The cryptocurrency has continued to gain utility this year with multiple retailers making the decision to accept Dogecoin payments in exchange for products and services, which has in turn grown the community of Dogecoin enthusiasts, who refer to themselves as "shibes."

On Monday, a Dogecoin developer, @inevitable360, posted to Twitter what he claims is the first ever NFT minted on the Dogecoin blockchain, at a cost of just 0.01 DOGE. Although the possible future ability to mint NFTs using Dogecoin is in its first stages, the idea excited the community in the r/dogecoindev subreddit.

Dogecoin core developer, Patrick Lodder, responded to questions from the community but advised caution around the idea that minting NFTs over the Dogecoin blockchain would ever become a better solution.

"My concern is that it will be hard to create a platform for it that can operate at a large enough scale," wrote Lodder. He went on to voice worry that the shibes community may use the development of a single Dogecoin-minted NFT “in the name of pumping the price, because that would be misleading."
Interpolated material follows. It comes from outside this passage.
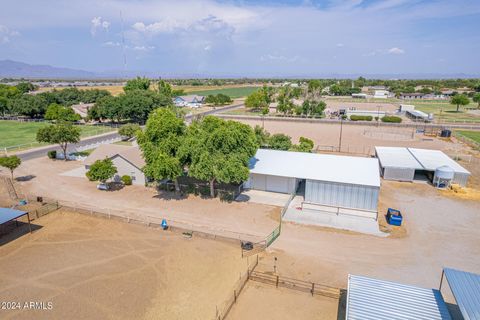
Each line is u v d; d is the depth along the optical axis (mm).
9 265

The Dogecoin Chart: When Dogecoin spiked up toward the 23-cent level on Tuesday, it smashed into heavy resistance at the 50-day simple moving average, a resistance level at the area and an ascending trendline the crypto fell through on Nov. 26. When Dogecoin was unable to break through the level sellers came in and dropped the crypto down about 16% to close the 24-hour session just above 19 cents.

On Wednesday, Dogecoin printed an inside bar pattern in consolidation and on Thursday the crypto was printing a second inside bar pattern. The inside bar pattern leans bullish because Dogecoin was trading up higher before creating the pattern but traders can watch for a break of the inside bar on Thursday to gauge future direction.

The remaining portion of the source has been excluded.